Canada was well represented at SAP’s annual Sapphire user conference in Orlando last month, with a number of the enterprise applications vendor’s Canadian clients sharing their SAP experiences.
Cost savings from implementing shared services across its organization enabled Royal Bank of Canada (RBC) to fund its human resources and information management operations.
An RBC executive told attendees how the bank was able to provide more than 70,000 employees in three different lines of business across North America with a single, common IT backbone to support its HR systems.
Chris Herrndorf, RBC’s director of HR services, said the strategy was to give employees and managers self-service and analytic capabilities, improve the speed and accuracy of transaction processing while driving down costs, and better harness HR data.
On the infrastructure side, RBC implemented SAP HR and SAP Business Warehouse — modules within SAP enterprise resource planning suite — SAP R/3.
The recent challenge for Herrndorf’s group came with RBC’s aggressive expansion into the U.S. Three major acquisitions brought 13,000 new employees to RBC. Each company had disparate systems and was migrated to RBC’s shared services platform and SAP infrastructure. Herrndorf said shared services reduced HR and IT costs by 50 per cent, so essentially those savings funded the infrastructure investments.
Herrndorf said a clear vision and strategy were key to the implementation’s success. RBC, he said, adopted a “business case” approach. This included demonstrating cost savings, spending a lot of time on project management and governance, hiring a seasoned project manager, getting strong executive sponsorship, and forging a tight partnership between HR operations and IT.
“We also sponsored a continual improvement mindset and there’s no question in my mind it became easier as we did subsequent implementations, because we applied learnings from the earlier ones,” Herrndorf said.
With shared services and the SAP platform in place, Herrndorf said RBC’s focus is now on building new applications and tools to leverage the Business Warehouse.
An e-learning management tool that replaced four legacy systems was rolled out in January and is expected to save US$4 million annually. Also introduced in January was “Total Rewards,” an online self-service application to give employees a real-time view of their pay and benefits. Both take advantage of RBC’s SAP infrastructure.
Businesses were not the only Canadian entities in the spotlight.

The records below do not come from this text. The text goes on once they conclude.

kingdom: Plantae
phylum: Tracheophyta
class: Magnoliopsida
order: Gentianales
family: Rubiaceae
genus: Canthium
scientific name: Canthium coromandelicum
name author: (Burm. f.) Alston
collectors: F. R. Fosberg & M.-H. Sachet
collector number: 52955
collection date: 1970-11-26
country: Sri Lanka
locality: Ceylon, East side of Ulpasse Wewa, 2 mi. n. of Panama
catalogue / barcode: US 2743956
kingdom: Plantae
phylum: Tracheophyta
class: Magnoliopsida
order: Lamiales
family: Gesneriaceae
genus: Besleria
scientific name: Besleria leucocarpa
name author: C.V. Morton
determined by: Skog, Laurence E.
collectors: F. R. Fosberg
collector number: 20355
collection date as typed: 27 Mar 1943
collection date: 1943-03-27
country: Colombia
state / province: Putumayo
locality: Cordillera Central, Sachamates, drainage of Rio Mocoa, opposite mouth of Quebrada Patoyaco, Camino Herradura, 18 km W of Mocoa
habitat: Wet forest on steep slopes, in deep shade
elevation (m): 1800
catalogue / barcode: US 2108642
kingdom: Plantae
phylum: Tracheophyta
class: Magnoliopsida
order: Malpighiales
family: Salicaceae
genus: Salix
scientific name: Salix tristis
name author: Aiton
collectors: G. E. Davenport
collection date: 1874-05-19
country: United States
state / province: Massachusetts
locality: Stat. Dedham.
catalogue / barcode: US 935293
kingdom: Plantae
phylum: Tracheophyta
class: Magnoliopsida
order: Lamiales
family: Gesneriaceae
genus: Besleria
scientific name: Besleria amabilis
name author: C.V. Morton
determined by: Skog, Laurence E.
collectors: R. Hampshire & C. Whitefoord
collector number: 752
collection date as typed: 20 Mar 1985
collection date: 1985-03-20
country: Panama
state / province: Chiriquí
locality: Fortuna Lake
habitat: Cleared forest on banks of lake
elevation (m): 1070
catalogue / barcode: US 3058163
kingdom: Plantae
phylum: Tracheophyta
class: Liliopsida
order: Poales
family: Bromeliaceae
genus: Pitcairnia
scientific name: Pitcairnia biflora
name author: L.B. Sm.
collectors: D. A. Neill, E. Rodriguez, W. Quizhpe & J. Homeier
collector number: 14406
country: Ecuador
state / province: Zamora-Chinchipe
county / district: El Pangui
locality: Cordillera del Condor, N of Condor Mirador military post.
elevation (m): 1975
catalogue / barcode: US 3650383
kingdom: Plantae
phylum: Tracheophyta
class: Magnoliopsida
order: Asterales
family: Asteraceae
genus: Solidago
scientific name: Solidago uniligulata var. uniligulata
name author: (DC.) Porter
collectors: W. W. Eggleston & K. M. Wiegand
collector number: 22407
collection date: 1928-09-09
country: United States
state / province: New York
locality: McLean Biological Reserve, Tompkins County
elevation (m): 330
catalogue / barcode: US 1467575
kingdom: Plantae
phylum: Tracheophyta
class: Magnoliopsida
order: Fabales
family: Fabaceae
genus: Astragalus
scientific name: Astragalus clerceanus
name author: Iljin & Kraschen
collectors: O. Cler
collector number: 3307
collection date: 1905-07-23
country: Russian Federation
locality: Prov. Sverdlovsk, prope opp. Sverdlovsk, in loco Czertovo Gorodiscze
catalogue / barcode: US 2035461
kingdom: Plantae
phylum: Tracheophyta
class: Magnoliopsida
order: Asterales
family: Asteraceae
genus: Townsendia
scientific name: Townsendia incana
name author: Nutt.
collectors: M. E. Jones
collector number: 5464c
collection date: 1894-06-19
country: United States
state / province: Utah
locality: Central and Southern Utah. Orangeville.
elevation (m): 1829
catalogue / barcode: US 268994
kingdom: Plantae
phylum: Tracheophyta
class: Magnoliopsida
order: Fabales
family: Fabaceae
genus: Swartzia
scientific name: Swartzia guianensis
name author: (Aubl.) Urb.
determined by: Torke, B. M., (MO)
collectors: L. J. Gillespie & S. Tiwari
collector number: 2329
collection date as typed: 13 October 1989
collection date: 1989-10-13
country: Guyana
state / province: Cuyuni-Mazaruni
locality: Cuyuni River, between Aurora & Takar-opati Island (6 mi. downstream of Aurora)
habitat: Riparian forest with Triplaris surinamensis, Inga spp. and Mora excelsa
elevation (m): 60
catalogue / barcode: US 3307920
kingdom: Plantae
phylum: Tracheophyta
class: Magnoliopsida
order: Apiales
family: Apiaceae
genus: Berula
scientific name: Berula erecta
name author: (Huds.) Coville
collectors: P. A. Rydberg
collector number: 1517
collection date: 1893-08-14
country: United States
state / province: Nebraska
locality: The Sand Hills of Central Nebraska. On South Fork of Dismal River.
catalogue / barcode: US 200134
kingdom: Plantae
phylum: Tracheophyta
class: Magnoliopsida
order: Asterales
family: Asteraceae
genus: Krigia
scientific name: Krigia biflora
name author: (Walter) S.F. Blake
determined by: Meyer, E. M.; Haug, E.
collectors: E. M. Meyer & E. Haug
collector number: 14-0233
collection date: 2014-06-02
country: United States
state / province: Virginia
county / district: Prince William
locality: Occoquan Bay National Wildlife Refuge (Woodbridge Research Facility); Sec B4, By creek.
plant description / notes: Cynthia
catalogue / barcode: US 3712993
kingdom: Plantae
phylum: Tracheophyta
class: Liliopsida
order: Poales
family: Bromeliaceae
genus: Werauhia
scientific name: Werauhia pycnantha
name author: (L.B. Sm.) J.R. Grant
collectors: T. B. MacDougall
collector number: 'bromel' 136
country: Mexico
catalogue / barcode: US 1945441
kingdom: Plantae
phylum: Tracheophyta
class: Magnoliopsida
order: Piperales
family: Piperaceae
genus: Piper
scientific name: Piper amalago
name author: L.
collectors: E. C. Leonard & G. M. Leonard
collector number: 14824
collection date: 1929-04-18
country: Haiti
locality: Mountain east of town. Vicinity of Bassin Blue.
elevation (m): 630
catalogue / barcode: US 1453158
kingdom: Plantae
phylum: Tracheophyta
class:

The Federal Government was honoured by the Americas’ SAP Users Group (ASUG) for its implementation of SAP.
The Integrated Finance and Material System (IFMS) program office acts as the government’s research and development shop for SAP, developing standardized processes and rolling them out to different ministries across the government.
It was awarded ASUG’s 2006 Impact Award, which recognizes ASUG member companies that have achieved significant business results due to an SAP implementation.
Joe Larocque, the office’s senior director, said the government achieved at least $87 million in cost avoidance from 2002 to 2004 alone thanks to the standardization efforts. “Our ROI is really in cost avoidance, not in cost savings,” said Larocque. “It’s in how we can help departments avoid spending money.”
The government first began implementing SAP in 1997. Larocque said the ASUG award was, in large part, for the government’s upgrade project to version 4.7 of SAP’s platform.